The trick with theory is that you need to get it away from being just theory for it to be useful, so if you want to understand harmony then you want to know songs that use that harmony, if you want to use the altered scale then know how solos sound that uses the altered scale.

For a lot of us, certainly, for me, it is pretty easy to learn the theory part, but it takes a lot more work to also connect it to your ear and in that way get it to the point where you can actually use it, but that is worth working on and can open of for amazing things in your playing.

#5 Reading Music

Not sure if this is another unpopular opinion, but reading music is really good for learning to play an instrument, and maybe the most important part of that is something that nobody ever talks about.

On guitar then most internet stuff will include tabs and diagrams which are ways of writing down what to play in a very direct and easy-digestible way. They do however leave a lot of information out and some of the advantages to reading sheet music that are not included in tabs and diagrams are:

The Rhythm, a bunch of numbers doesn’t give you the rhythm and that is at least 50% of the music most of the time.

How it sounds in the context and where the notes are going, the number describing the root of the key looks just like the number that is the most dissonant chromatic note over a chord.

Music Notation is more general so if you can read, then you have access to great music that is written for violin, saxophone, piano etc.

Most of this is obvious, but just to give you a superficial example of hearing things in the context, here are the tabs of a II V I lick. From looking at this then it is not immediately obvious that the V chord is going to be sounding out of the key, but if you add the sheet music you can see how suddenly there are a lot of notes in there that are not in the key so you expect those to sound further away.

In fact, if you train reading and especially singing from sheet music, then you are working on hearing what is written, and THAT helps you hear music and know what it is you hear, which is a great shortcut to playing what you hear.

Let’s talk about a skill that I do NOT master….

#6 Setting Up A Guitar

I actually tried to learn how to set up a guitar and become less dependent on others, but I ran into a problem that needed help solving.

The reason that I suck at this is that I am lucky and unlucky to be surrounded by people who are incredible at doing setups and I was always more interested in playing a guitar than setting it up. I actually bought my Yamaha SG1000 as a project to practice setting up guitars.

Most guitars are made of wood, which sort of means that they are still alive and change over time. So the instrument changes with temperature and humidity and you need to set them up so that they play well and stay in tune. This becomes especially relevant when you start traveling with a guitar.

With my SG1000 project, the problem that I ran into was that the bridge had bowed inwards over time and needed to be replaced, That was more than I could figure out myself, see the part of the video on self-teaching, so I just kept trying to get the guitar in tune, with the right action but kept running into problems because the bridge and the neck don’t curve the same way.

[Saved data entries]
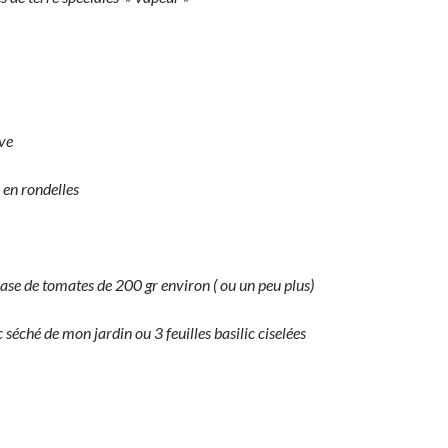
ive
en rondelles
base de tomates de 200 gr environ ( ou un peu plus)
c séché de mon jardin ou 3 feuilles basilic ciselées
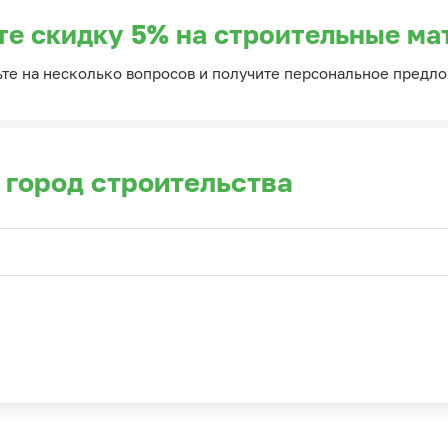
те скидку 5% на строительные ма
ьте на несколько вопросов и получите персональное предл
 город строительства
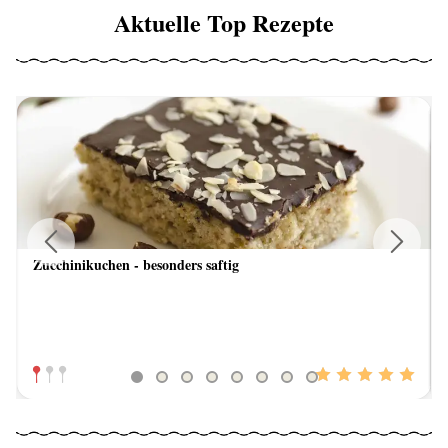
Aktuelle Top Rezepte
Zucchinikuchen - besonders saftig
Previous
Next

● **ACTIONS TO TAKE**:
a – Write out the passage of the text on learning guitar from "On guitar then" up to and including "saxophone, piano etc.", word for word.
b – Carry on the text on learning guitar, picking up right after its final sentence.

● **SET OF ANSWERS**:
a –
On guitar then most internet stuff will include tabs and diagrams which are ways of writing down what to play in a very direct and easy-digestible way. They do however leave a lot of information out and some of the advantages to reading sheet music that are not included in tabs and diagrams are:

The Rhythm, a bunch of numbers doesn’t give you the rhythm and that is at least 50% of the music most of the time.

How it sounds in the context and where the notes are going, the number describing the root of the key looks just like the number that is the most dissonant chromatic note over a chord.

Music Notation is more general so if you can read, then you have access to great music that is written for violin, saxophone, piano etc.

b –
This is something that I do plan to pick up again though since it sucks to be stuck in a city in another country with a guitar that doesn’t play as easily as it did at home, maybe I will keep you up to date along the way on that.

#7 Playing With Other People

The only reason that I managed to start playing Jazz at 23 and get into a conservatory two years later is that I focused on playing with other people. I love making music with others, that is by far what I find the most important about making music and what I enjoy doing the most. Spending hours every day during the summer playing Jazz standards in the street really made that all come together and got me to the level I needed to get into music school.

Playing music with others often boosts progress massively when you are learning an instrument for 3 main reasons:

Motivation

Communication

Internalization

The skill you want to develop here is to be able to communicate, which really means that while you are playing, you need to be able to listen to the rest of the ensemble and decide if you want to follow or lead something in the music and know how to get that across while you are playing. If you just start playing and close your ears to what is happening around you then you will not be called again.

The reason that this will pay off forever is pretty simple, playing with other people is fun and incredibly motivating for you to keep practicing and explore new things, and if you want to be able to use what you practice then you need to internalize it so that you can play like that and still pay attention to the band. In the end, you can jam a standard with a band 100s of times more than what you can practice it, and that will make a huge difference to your development.

So try to work on becoming great to play with by being flexible when you play with others and listening to what they are doing, regardless of how your level of ear training is you will only hear something if your ears are open in the first place.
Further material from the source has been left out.